The children of Israel rebelled against God time and time again during their forty years in the wilderness. At one point, the Lord sent among the people “fiery serpents” which bit them with deadly results. When the people cried out to the Lord, he instructed Moses to make a replica of a fiery serpent and put it on a pole. Whoever would look at it in faith would be healed and would not die (Numbers 21:9). You could say that, in a sense, they were “born again.” With death looming over them, they were given new life.
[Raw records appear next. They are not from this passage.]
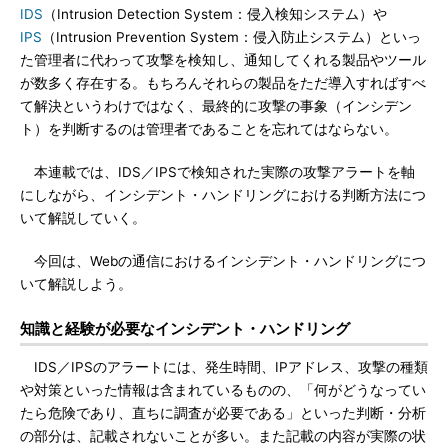
IDS
（Intrusion Detection System：侵入検知システム）や
IPS
（Intrusion Prevention System：侵入防止システム）といっ
た管理者に代わって攻撃を検知し、通知してくれる製品やツール
が数多く存在する。もちろんそれらの製品をただ導入すればすべ
て解決というわけではなく、最終的に攻撃の事象（インシデン
ト）を判断するのは管理者であることを忘れてはならない。
本連載では、IDS／IPSで検知された実際の攻撃アラートを軸
にしながら、インシデント・ハンドリングにおける判断方法につ
いて解説していく。
今回は、Webの通信におけるインシデント・ハンドリングにつ
いて解説しよう。
知識と経験が必要なインシデント・ハンドリング
IDS／IPSのアラートには、発生時間、IPアドレス、攻撃の種類
や対策といった情報は含まれているものの、「何がどうなってい
たら危険であり、直ちに調査が必要である」といった判断・分析
の部分は、記載されないことが多い。また記載の内容が実際の状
Death looms over us because of our sin … and not just physical death, but eternal death, eternal separation from God. But looming larger over death and hell is Christ on the cross. Jesus said, “As Moses lifted up the serpent in the wilderness, so must the Son of Man be lifted up, that whoever believes in him may have eternal life. For God so loved the world, that he gave his only Son, that whoever believes in him should not perish but have eternal life. For God did not send his Son into the world to condemn the world, but in order that the world might be saved through him.”

And so, that’s why the new birth is necessary … a birth of water and the Spirit. It’s mysterious, that’s for sure. It’s like trying to explain where the wind comes from or where it blows to. But the Holy Spirit does indeed work through water and the Word of God and gives new life. Titus 3 speaks of “the washing of regeneration [giving new life] and renewal of the Holy Spirit, whom he poured out on us richly through Jesus Christ our Savior, so that being justified by his grace we might become heirs according to the hope of eternal life.” (Titus 3:5-7) Hearing the message of the cross, the Spirit creates in us a heart that trusts in Christ who paid the price for our sin with his “holy, innocent, bitter sufferings and death” and who rose victorious over sin, death, and the devil on the Third Day.
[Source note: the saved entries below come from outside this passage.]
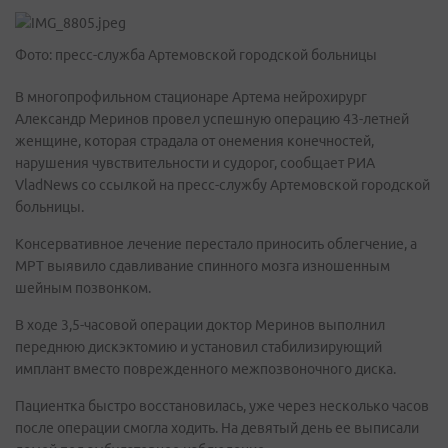
Фото: пресс-служба Артемовской городской больницы
В многопрофильном стационаре Артема нейрохирург
Александр Меринов провел успешную операцию 43-летней
женщине, которая страдала от онемения конечностей,
нарушения чувствительности и судорог, сообщает РИА
VladNews со ссылкой на пресс-службу Артемовской городской
больницы.
Консервативное лечение перестало приносить облегчение, а
МРТ выявило сдавливание спинного мозга изношенным
шейным позвонком.
В ходе 3,5-часовой операции доктор Меринов выполнил
переднюю дискэктомию и установил стабилизирующий
имплант вместо поврежденного межпозвоночного диска.
Пациентка быстро восстановилась, уже через несколько часов
после операции смогла ходить. На девятый день ее выписали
Baptized, born again, born from above, we are brought into the kingdom of God. The blessing of Abraham is upon us. Over two thousand years before the birth of Christ, the Lord told Abraham, “in you all the families of the earth shall be blessed” (Gen. 12:3) because the Savior of the world would be a descendant of Abraham. And although Abraham was born many years before his greatest descendant, he was saved in the same way that you and I are saved. Abraham was justified by faith in God’s promises apart from any works that he did (Rom. 4:3). And you and I also are declared righteous by trusting in Christ alone apart from any good works that we do. Paul quotes Psalm 32, where David says, “Blessed are those whose lawless deeds are forgiven, and whose sins are covered; blessed is the man against whom the Lord will not count his sin” (Rom. 4:7-8). Blessed are you because your sins are forgiven and covered by the blood of Christ. Blessed are you because by trusting in Christ, the Lord will not count your sin against you.
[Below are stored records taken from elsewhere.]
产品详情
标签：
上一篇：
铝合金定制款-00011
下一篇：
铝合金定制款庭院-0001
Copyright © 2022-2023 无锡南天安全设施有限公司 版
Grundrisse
Born again, you are “born free.” Free from condemnation. Free from eternal death and given the gift of eternal life. Free from the guilt and shame over all the regrets that haunt you. Born again, you can be like a newborn baby. You can’t go back into your mother’s womb. But like a tiny infant, you can know that spiritually speaking, you are helpless. You can do nothing but simply gaze with trust in your Heavenly Father’s eyes and see the love that he has for you. Reflected in those eyes is the image of your Savior Jesus lifted up on the cross for you.